Bildgebende Massenspektrometrie zur Unterscheidung von Adenokarzinomen des Pankreas und der Gallenwege

Casadonte R;
2019-01-01

Abstract

Ziel. Das Pankreaskarzinom sowie das Cholangiokarzinom repräsentieren zwei aggressive Karzinomarten, die sich beide vom Epithel des pankreatobiliären Systems ableiten. Aufgrund ihrer starken histomorphologischen Ähnlichkeit stellen insbesondere pankreato-biliär differenzierte Raumforderungen in der Leber eine diagnostische Herausforderung bezüglich der Entitätseinordnung dar. Im Rahmen dieser Arbeit untersuchten wir, ob eine korrekte Klassifikation von Adenokarzinomen des Pankreas und der Gallenwege anhand des massenspektrometrisch gewonnenen Peptidexpressionprofils vorgenommen werden kann. Methoden. Sechs tissue microarrays (TMA) aus dem Formalin-fixierten und Paraffin-eingebetteten Material (FFPE) von insgesamt 107 Pankreaskarzinom- und 122 Cholangiokarzinomfällen (jeweils drei Tumorproben pro Patient) wurden mittels bildgebender Massenspektrometrie (MALDI-IMS, matrix assisted laser desorption ionisation–imaging mass spectrometry) analysiert. Dabei erfolgte nach Entfernung des Paraffins und der Antigendemaskierung ein tryptischer Verdau des Gewebes mit anschließender Messung in einem Flugzeitmassenspektometer (rapifleX, Bruker Daltonik, Bremen, Deutschland) mit einer Ortsauflösung von 50 μm in einem Massenbereich von m/z 600–3200. Die Datenanalyse wurde mit FlexImaging 5.1 und SCILS (Bruker) durchgeführt. Ergebnisse.

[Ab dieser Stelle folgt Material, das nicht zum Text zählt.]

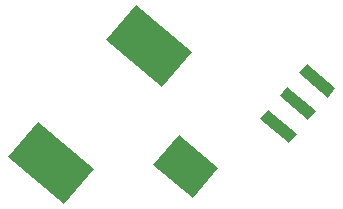
<source format=gbp>
G04 Layer: BottomPasteMaskLayer*
G04 EasyEDA v6.4.7, 2020-12-05T12:44:13--8:00*
G04 005523fa74924ed2a5d768746dba2907,10*
G04 Gerber Generator version 0.2*
G04 Scale: 100 percent, Rotated: No, Reflected: No *
G04 Dimensions in millimeters *
G04 leading zeros omitted , absolute positions ,3 integer and 3 decimal *
%FSLAX33Y33*%
%MOMM*%
G90*
D02*


%LPD*%
G36*
G01X172777Y162894D02*
G01X172121Y162112D01*
G01X174549Y160075D01*
G01X175205Y160856D01*
G01X172777Y162894D01*
G37*
G36*
G01X171144Y160948D02*
G01X170488Y160167D01*
G01X172917Y158129D01*
G01X173572Y158910D01*
G01X171144Y160948D01*
G37*
G36*
G01X169511Y159002D02*
G01X168856Y158221D01*
G01X171284Y156183D01*
G01X171940Y156965D01*
G01X169511Y159002D01*
G37*
G36*
G01X159803Y154381D02*
G01X163173Y151552D01*
G01X165294Y154080D01*
G01X161924Y156909D01*
G01X159803Y154381D01*
G37*
G36*
G01X147500Y155043D02*
G01X152250Y151058D01*
G01X154757Y154046D01*
G01X150007Y158031D01*
G01X147500Y155043D01*
G37*
G36*
G01X155792Y164925D02*
G01X160542Y160940D01*
G01X163049Y163928D01*
G01X158299Y167913D01*
G01X155792Y164925D01*
G37*
M00*
M02*

</source>
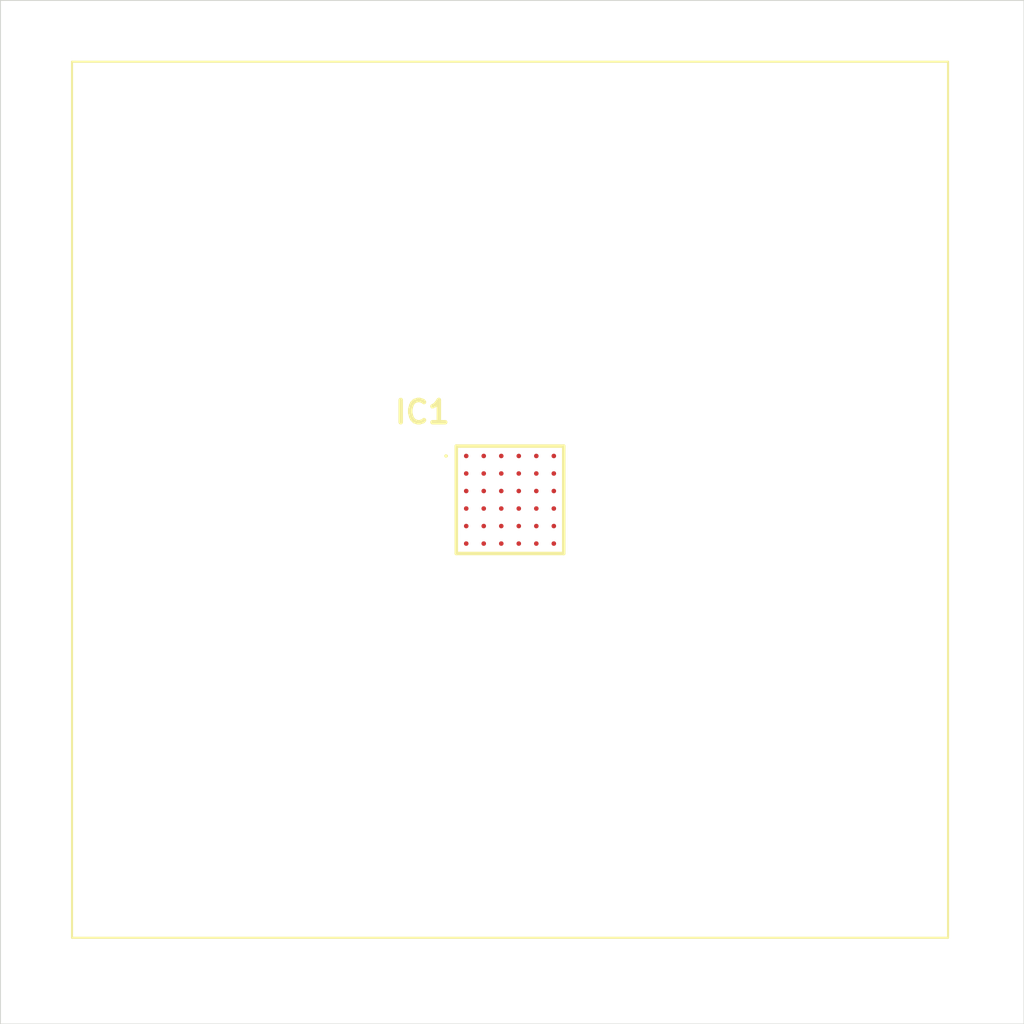
<source format=kicad_pcb>
(kicad_pcb (version 20211014) (generator pcbnew)

  (general
    (thickness 1.6)
  )

  (paper "A4")
  (layers
    (0 "F.Cu" signal)
    (31 "B.Cu" signal)
    (32 "B.Adhes" user "B.Adhesive")
    (33 "F.Adhes" user "F.Adhesive")
    (34 "B.Paste" user)
    (35 "F.Paste" user)
    (36 "B.SilkS" user "B.Silkscreen")
    (37 "F.SilkS" user "F.Silkscreen")
    (38 "B.Mask" user)
    (39 "F.Mask" user)
    (40 "Dwgs.User" user "User.Drawings")
    (41 "Cmts.User" user "User.Comments")
    (42 "Eco1.User" user "User.Eco1")
    (43 "Eco2.User" user "User.Eco2")
    (44 "Edge.Cuts" user)
    (45 "Margin" user)
    (46 "B.CrtYd" user "B.Courtyard")
    (47 "F.CrtYd" user "F.Courtyard")
    (48 "B.Fab" user)
    (49 "F.Fab" user)
    (50 "User.1" user)
    (51 "User.2" user)
    (52 "User.3" user)
    (53 "User.4" user)
    (54 "User.5" user)
    (55 "User.6" user)
    (56 "User.7" user)
    (57 "User.8" user)
    (58 "User.9" user)
  )

  (setup
    (stackup
      (layer "F.SilkS" (type "Top Silk Screen"))
      (layer "F.Paste" (type "Top Solder Paste"))
      (layer "F.Mask" (type "Top Solder Mask") (thickness 0.01))
      (layer "F.Cu" (type "copper") (thickness 0.035))
      (layer "dielectric 1" (type "core") (thickness 1.51) (material "FR4") (epsilon_r 4.5) (loss_tangent 0.02))
      (layer "B.Cu" (type "copper") (thickness 0.035))
      (layer "B.Mask" (type "Bottom Solder Mask") (thickness 0.01))
      (layer "B.Paste" (type "Bottom Solder Paste"))
      (layer "B.SilkS" (type "Bottom Silk Screen"))
      (copper_finish "None")
      (dielectric_constraints no)
    )
    (pad_to_mask_clearance 0)
    (pcbplotparams
      (layerselection 0x00010fc_ffffffff)
      (disableapertmacros false)
      (usegerberextensions false)
      (usegerberattributes true)
      (usegerberadvancedattributes true)
      (creategerberjobfile true)
      (svguseinch false)
      (svgprecision 6)
      (excludeedgelayer true)
      (plotframeref false)
      (viasonmask false)
      (mode 1)
      (useauxorigin false)
      (hpglpennumber 1)
      (hpglpenspeed 20)
      (hpglpendiameter 15.000000)
      (dxfpolygonmode true)
      (dxfimperialunits true)
      (dxfusepcbnewfont true)
      (psnegative false)
      (psa4output false)
      (plotreference true)
      (plotvalue true)
      (plotinvisibletext false)
      (sketchpadsonfab false)
      (subtractmaskfromsilk false)
      (outputformat 1)
      (mirror false)
      (drillshape 1)
      (scaleselection 1)
      (outputdirectory "")
    )
  )

  (net 0 "")

  (footprint "SiPM:MICROFJ60035TSVTR1" (layer "F.Cu") (at 145.925 92))

  (gr_line (start 175.26 121.92) (end 116.84 121.92) (layer "Edge.Cuts") (width 0.05) (tstamp 4b1e9d76-45fd-4320-b2c3-1fea4388561e))
  (gr_line (start 116.84 63.5) (end 175.26 63.5) (layer "Edge.Cuts") (width 0.05) (tstamp 6123116c-1d69-4b7b-8e90-5563ca7e251e))
  (gr_line (start 116.84 121.92) (end 116.84 63.5) (layer "Edge.Cuts") (width 0.05) (tstamp 9097b917-80c5-46f2-9ad6-a921c1bbcec7))
  (gr_line (start 175.26 63.5) (end 175.26 121.92) (layer "Edge.Cuts") (width 0.05) (tstamp 99ec5b23-bfae-499e-8a4f-cf1052516430))

)

</source>
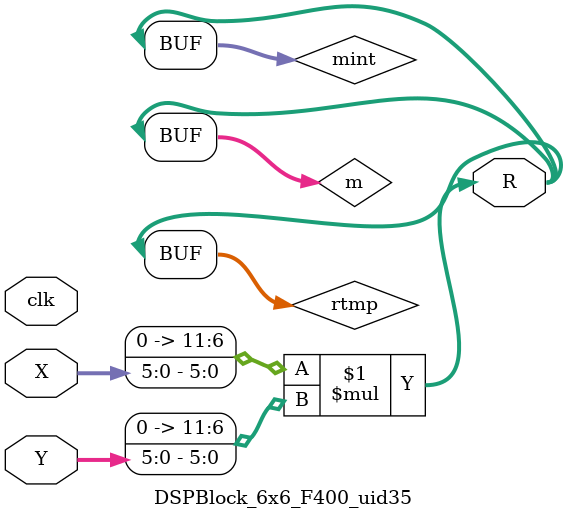
<source format=v>
/* Generated by Yosys 0.12 (git sha1 UNKNOWN, gcc 11.1.0 -march=x86-64 -mtune=generic -O2 -fno-plt -fPIC -Os) */

module DSPBlock_6x6_F400_uid35(clk, X, Y, R);
  wire [11:0] _0_;
  output [11:0] R;
  input [5:0] X;
  input [5:0] Y;
  input clk;
  wire [11:0] m;
  wire [11:0] mint;
  wire [11:0] rtmp;
  assign _0_ = $signed({ 6'h00, X }) * $signed({ 6'h00, Y });
  assign mint = _0_;
  assign m = mint;
  assign rtmp = m;
  assign R = rtmp;
endmodule

</source>
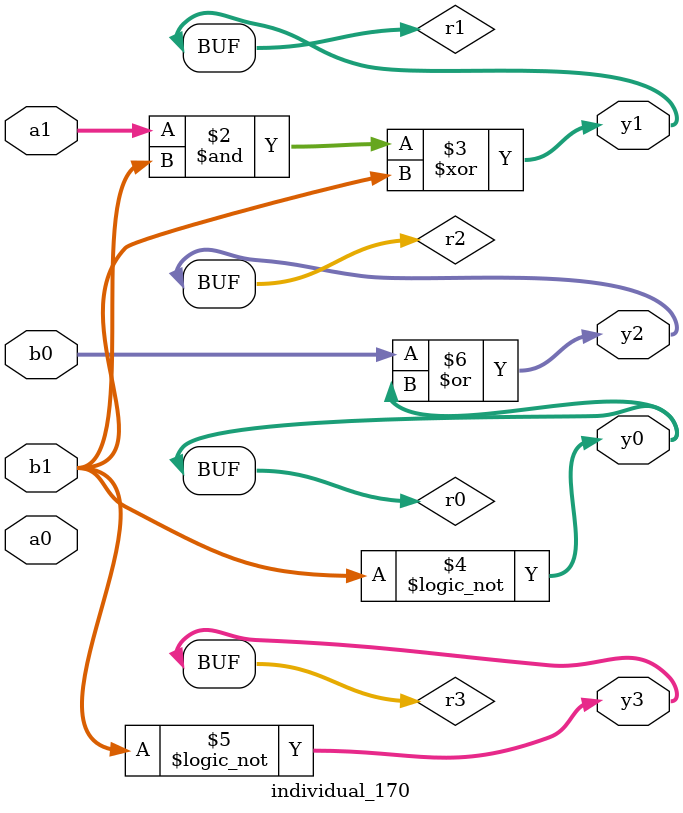
<source format=sv>
module individual_170(input logic [15:0] a1, input logic [15:0] a0, input logic [15:0] b1, input logic [15:0] b0, output logic [15:0] y3, output logic [15:0] y2, output logic [15:0] y1, output logic [15:0] y0);
logic [15:0] r0, r1, r2, r3; 
 always@(*) begin 
	 r0 = a0; r1 = a1; r2 = b0; r3 = b1; 
 	 r1  &=  b1 ;
 	 r1  ^=  b1 ;
 	 r0 = ! b1 ;
 	 r3 = ! r3 ;
 	 r2  |=  r0 ;
 	 y3 = r3; y2 = r2; y1 = r1; y0 = r0; 
end
endmodule
</source>
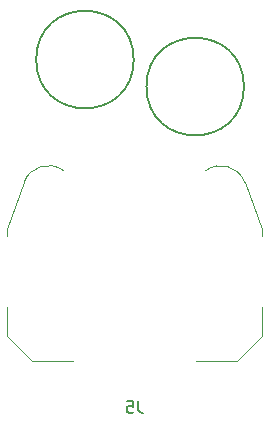
<source format=gbr>
G04 #@! TF.GenerationSoftware,KiCad,Pcbnew,(5.1.5)-3*
G04 #@! TF.CreationDate,2020-06-21T07:00:24-05:00*
G04 #@! TF.ProjectId,nrf52832_qfax-PcbDoc,6e726635-3238-4333-925f-716661782d50,rev?*
G04 #@! TF.SameCoordinates,Original*
G04 #@! TF.FileFunction,Legend,Bot*
G04 #@! TF.FilePolarity,Positive*
%FSLAX46Y46*%
G04 Gerber Fmt 4.6, Leading zero omitted, Abs format (unit mm)*
G04 Created by KiCad (PCBNEW (5.1.5)-3) date 2020-06-21 07:00:24*
%MOMM*%
%LPD*%
G04 APERTURE LIST*
%ADD10C,0.150000*%
%ADD11C,0.120000*%
G04 APERTURE END LIST*
D10*
X100012988Y-69024500D02*
G75*
G03X100012988Y-69024500I-4127988J0D01*
G01*
X109347488Y-71310500D02*
G75*
G03X109347488Y-71310500I-4127988J0D01*
G01*
D11*
X94072646Y-78428470D02*
G75*
G03X90736000Y-79415000I-1306646J-1716530D01*
G01*
X89296000Y-83365000D02*
X90736000Y-79415000D01*
X91376000Y-94535000D02*
X89296000Y-92455000D01*
X94876000Y-94535000D02*
X91376000Y-94535000D01*
X108776000Y-94535000D02*
X110856000Y-92455000D01*
X110856000Y-83365000D02*
X109416000Y-79415000D01*
X109401244Y-79406831D02*
G75*
G03X106076000Y-78445000I-2015244J-738169D01*
G01*
X89296000Y-92455000D02*
X89296000Y-89995000D01*
X89296000Y-83995000D02*
X89296000Y-83365000D01*
X110856000Y-92455000D02*
X110856000Y-89995000D01*
X110856000Y-83995000D02*
X110856000Y-83365000D01*
X108776000Y-94535000D02*
X105276000Y-94535000D01*
D10*
X100409333Y-97947380D02*
X100409333Y-98661666D01*
X100456952Y-98804523D01*
X100552190Y-98899761D01*
X100695047Y-98947380D01*
X100790285Y-98947380D01*
X99456952Y-97947380D02*
X99933142Y-97947380D01*
X99980761Y-98423571D01*
X99933142Y-98375952D01*
X99837904Y-98328333D01*
X99599809Y-98328333D01*
X99504571Y-98375952D01*
X99456952Y-98423571D01*
X99409333Y-98518809D01*
X99409333Y-98756904D01*
X99456952Y-98852142D01*
X99504571Y-98899761D01*
X99599809Y-98947380D01*
X99837904Y-98947380D01*
X99933142Y-98899761D01*
X99980761Y-98852142D01*
M02*

</source>
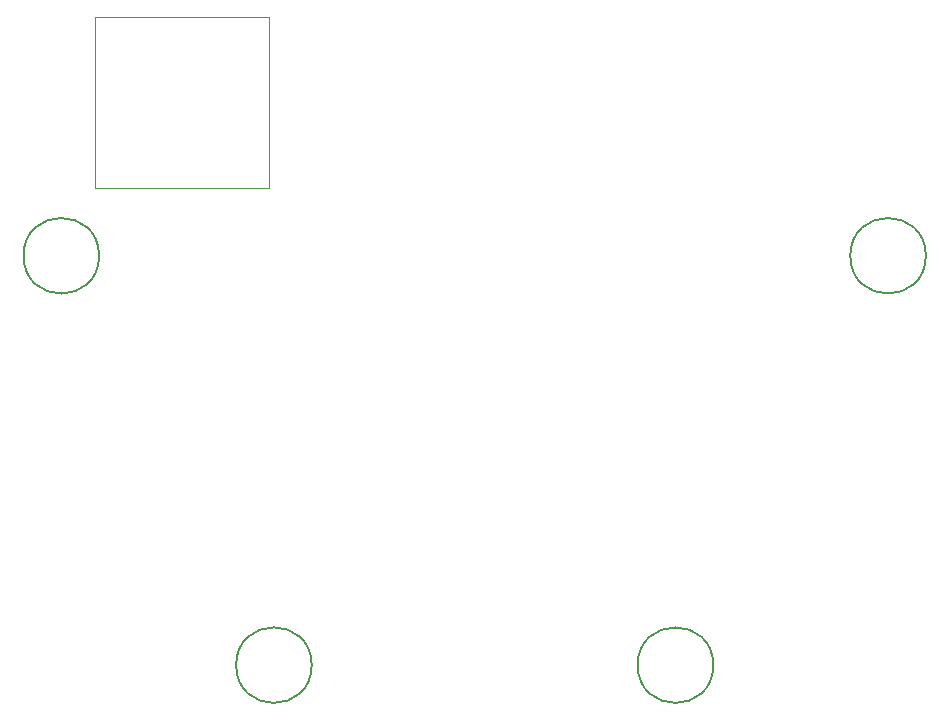
<source format=gbr>
G04 #@! TF.GenerationSoftware,KiCad,Pcbnew,7.0.1*
G04 #@! TF.CreationDate,2023-03-23T23:12:12+01:00*
G04 #@! TF.ProjectId,solarScavenger,736f6c61-7253-4636-9176-656e6765722e,rev?*
G04 #@! TF.SameCoordinates,Original*
G04 #@! TF.FileFunction,Other,Comment*
%FSLAX46Y46*%
G04 Gerber Fmt 4.6, Leading zero omitted, Abs format (unit mm)*
G04 Created by KiCad (PCBNEW 7.0.1) date 2023-03-23 23:12:12*
%MOMM*%
%LPD*%
G01*
G04 APERTURE LIST*
%ADD10C,0.150000*%
%ADD11C,0.050000*%
G04 APERTURE END LIST*
D10*
G04 #@! TO.C,REF\u002A\u002A*
X-64266000Y13208000D02*
G75*
G03*
X-64266000Y13208000I-3200000J0D01*
G01*
X5734000Y13208000D02*
G75*
G03*
X5734000Y13208000I-3200000J0D01*
G01*
D11*
G04 #@! TO.C,J6*
X-49879000Y18908000D02*
X-49879000Y33408000D01*
X-49879000Y33408000D02*
X-64579000Y33408000D01*
X-64579000Y18908000D02*
X-49879000Y18908000D01*
X-64579000Y33408000D02*
X-64579000Y18908000D01*
D10*
G04 #@! TO.C,REF\u002A\u002A*
X-46266000Y-21452000D02*
G75*
G03*
X-46266000Y-21452000I-3200000J0D01*
G01*
X-12266000Y-21452000D02*
G75*
G03*
X-12266000Y-21452000I-3200000J0D01*
G01*
G04 #@! TD*
M02*

</source>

Das Studienkollektiv wurde zunächst in ein Trainingsset (60 % der Fälle) zur Generierung des Klassifikationsalgorithmus (lineare Diskriminanzanalyse), in ein Validierungsset (20 % der Fälle) zur Anpassung des Algorithmus und in ein Testset (20 % der Fälle) zur eigentlichen Klassifikation unterteilt. 21 der 22 Pankreaskarzinomfälle sowie 23 der 27 Cholangiokarzinomfälle wurden im Testset jeweils korrekt als solche identifiziert. Es ergab sich damit eine korrekte Zuordnung für 95,45 % der Pankreas-karzinomfälle und 85,19 % der Cholangiokarzinomfälle. Fazit. Die bildgebende Massenspektrometrie stellt ein effizientes und verlässliches Verfahren zur Einordnung histomorphologisch ähnlicher Tu- more dar und bietet in Zukunft eine vielversprechende Ergänzung oder Alternative zu bereits etablierten Methoden.